Later, after the task, he writes Harry a letter and just happens to mention that the spell he'd been about to tell Harry is the Conjunctivitis Curse. A dragon's weakest point is its eyes, he says. But Harry's way, Summoning his Firebolt and using it to fly around and confuse the dragon, was better, much more spectacular from the point of view of a movie producer if not also the reader of a book.
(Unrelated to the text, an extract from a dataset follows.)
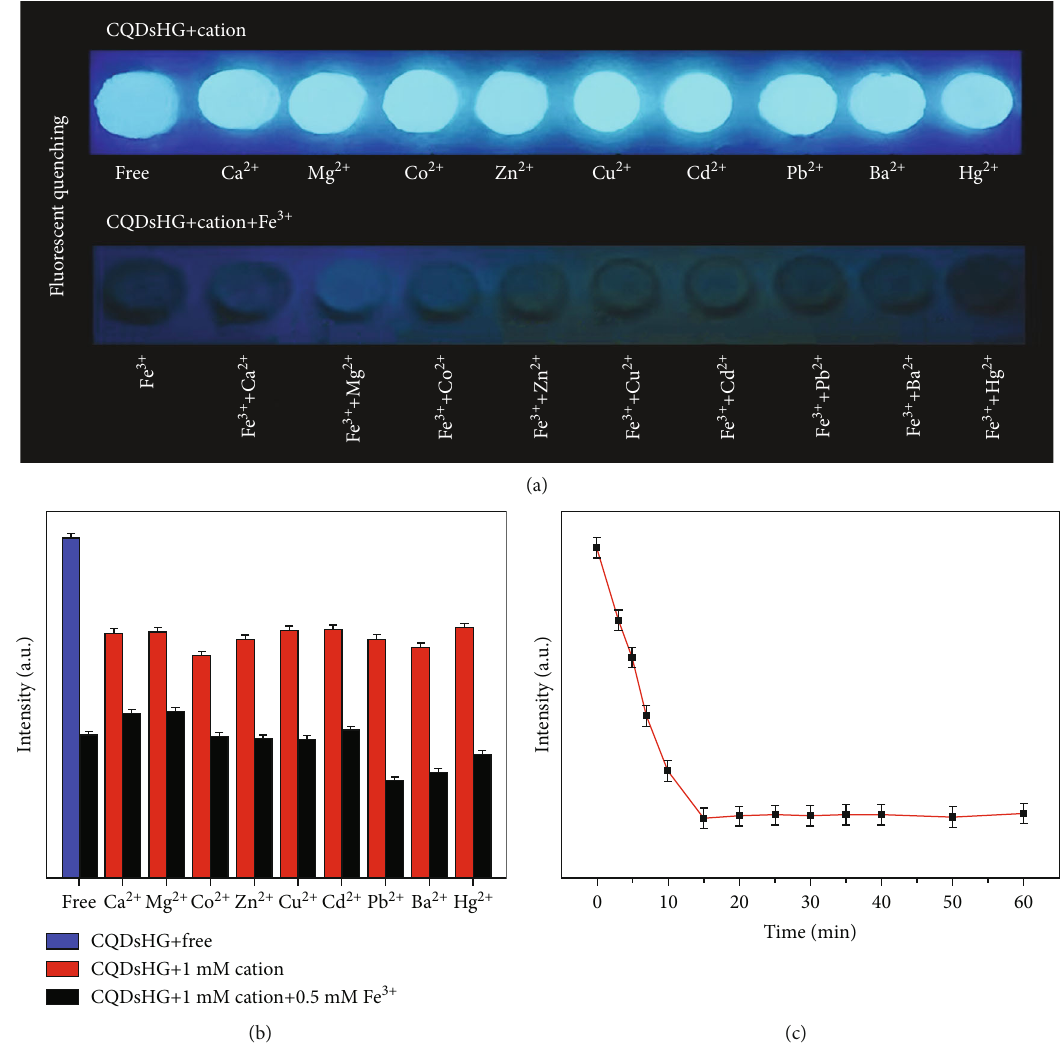
Figure 7: (a) Fluorescence behavior of the CQDsHG under the interfering ions (UV 365nm), (b) the quenching e ff ect and selectivity of the CQDsHG to di ff erent metal ions, and (c) in fl uence of the CQDsHG adsorption time on fl uorescence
So that's that, right? No need to remember that old Conjunctivitis Curse, eh? I wonder what it does? Conjunctivitis is also known, here in the States anyway, as Pink Eye. It's an infection in your eyes or, more accurately, I believe, in your tear ducts. I remember having it as a kid, I was horribly sick and my eyes were actually so stuck together, stuck closed, one morning when I woke up, that my mother had to spend a couple of minutes with a washcloth to get it open. So, if I were writing it, the Conjunctivitis Curse would make a dragon have red, irritated and weepy eyes. But I'm not J.K. Rowling. Maybe the term has a different connotation in the UK and maybe in her world, it makes the eyes go sort of out of focus, blurry, pupil-less.
Sound familiar? Others have said they believe the dragon on the Deluxe Edition cover is an Antipodean Opaleye, due to the fact that the picture doesn't show pupils in its eyes (and conveniently, it's supposedly the only dragon who won't eat humans, though I still believe the Welsh Green falls into that category as well). I have been against this idea because the Opaleye also has irridescent scales and I don't think the picture shows that.
This would be another explanation for the strange-looking eyes. And it would make Harry's ability to conquer and ride this dragon even more spectacular, if it's not the tame, sheep-eating Opaleye but a Norwegian Ridgeback or a Hungarian Horntail that he ends up riding. I've wondered what an Opaleye, native to New Zealand, would be doing somewhere a bit closer to th UK, or how the trio would end up all the way Down Under, it just doesn't make that much sense. I think the Opaleye exists because Jo decided that part of the world deserved its own dragon species and here was this great name practically sitting there for the picking, opals being also a commonly found thing in that part of the world.
So, here I am, going on record that not only is this dragon not an Opaleye but that Harry or Hermione use the Conjunctivitis Curse to subdue it and ride it, probably to escape some sort of danger. I mean, think about it, ride a dragon who can't see normally? You'd probably only do that in a real crisis, when the other choice is staying around facing certain death.
Think about how dragons have been portrayed so far in the books. Harry's practically beside himself, anticipating the first task, once he knows what it involves. Ron's opinion is changed as he witnesses how dangerous this is, no one could choose that of their own free will. The movie makes the dragon seem even more fearsome. Harry has ridden other creatures, true, but they've been virtually tame besides a dragon. A Hippogriff will actually bow to you if it likes you. And Dumbledore has ridden Thestrals before, so that's a cake-walk. Riding a dragon has to be suitably dangerous to really knock our socks off in this last, and best, book of the series. Wouldn't riding a dragon known not to eat humans be a little of a let-down?